Viene dunque meno l’ipotesi che sia ancora il biogas a “drogare” il settore agricolo, con quotazioni dei terreni agricoli e dei canoni annuali di affitto saliti alle stelle, con punte fino al 200%. Ma le lobby del settore stanno facendo pressioni sul Governo per una retromarcia almeno parziale. Intanto è già stata concessa una proroga di un anno.
Spinta all’insù per gli affitti: colpa delle tasse?
Sorprende che una “tranquilla” Fondazione dedita alla beneficienza porti subbuglio prima con l’ipotesi di non rinnovo di contratto e ora con sostanziose richieste di aumento degli affitti. Si vocifera di prezzi superiori ai 50 euro la pertica (che corrisponde a 654 mq), un balzo che corrisponderebbe ad aumenti dell’ordine del 20/40%. Valori che preoccupano, perché nel quadro attuale sono difficilmente sostenibili. Secondo i dati della Cia, i prezzi agricoli nell’ultimo anno sono crollati dell’11% rispetto al 2013 e i prezzi sui campi diminuiti del 5,5% tendenziale. Embargo russo, maltempo, fitopatie e calo delle consumazioni interne hanno fatto il resto, facendo crollare il valore delle coltivazioni dell’8,5%.
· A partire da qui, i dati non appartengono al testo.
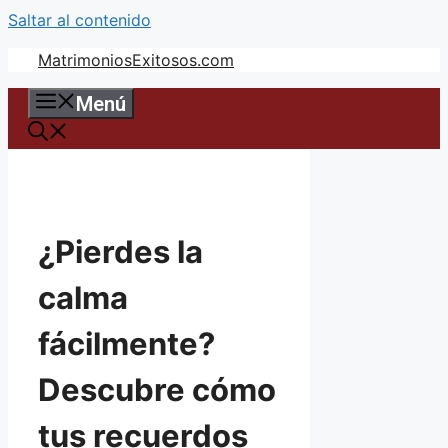
Saltar al contenido
MatrimoniosExitosos.com
Menú
¿Pierdes la
calma
fácilmente?
Descubre cómo
tus recuerdos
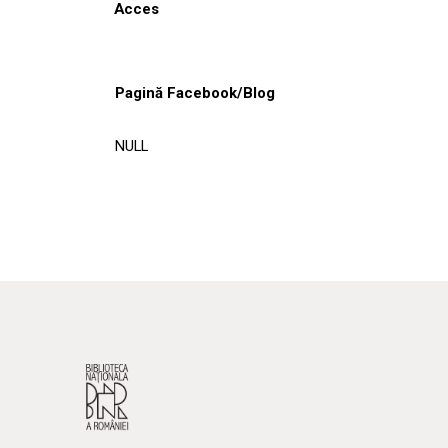
Acces
Pagină Facebook/Blog
NULL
Se tali condizioni negative persistessero anche per i prossimi anni, stando al parere di agricoltori da noi interpellati, le aziende si troverebbero con la prospettiva del fallimento: con i livelli di affitto proposti, i margini di profitto sarebbero nulli o addirittura negativi.
“Di fatto -conferma Dario Olivero, presidente Cia Milano-Lodi-Monza- negli ultimi anni il fattore biogas ha scatenato una forte tensione sugli affitti agricoli. Ora che la situazione potrebbe normalizzarsi, non è trascurabile il rischio che i forti aumenti delle tasse sui fondi agricoli spingano i proprietari a rivalersi sui gestori dei terreni”.
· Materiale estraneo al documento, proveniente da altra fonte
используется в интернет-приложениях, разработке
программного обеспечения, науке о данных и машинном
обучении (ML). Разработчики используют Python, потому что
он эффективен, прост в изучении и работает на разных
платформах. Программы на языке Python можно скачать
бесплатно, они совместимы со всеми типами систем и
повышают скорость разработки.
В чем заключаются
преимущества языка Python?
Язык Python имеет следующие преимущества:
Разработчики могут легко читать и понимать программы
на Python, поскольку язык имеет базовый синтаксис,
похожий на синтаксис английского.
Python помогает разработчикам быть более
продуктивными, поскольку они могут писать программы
Quale che siano le ragioni alla base del comportamento della Fondazione e, forse, in generale dei proprietari dei terreni, di fatto gli agricoltori rischiano di trovarsi schiacciati da logiche di mercato fuori controllo: da un lato ricavi sempre più bassi e dall’altro il sensibile aumento delle affittanze.
Un problema di non poco conto, che mette in difficoltà il settore agricolo del Parco Sud, e non solo. Noi e tutti coloro che amano e vivono questo territorio, non possiamo che essere dalla parte degli agricoltori.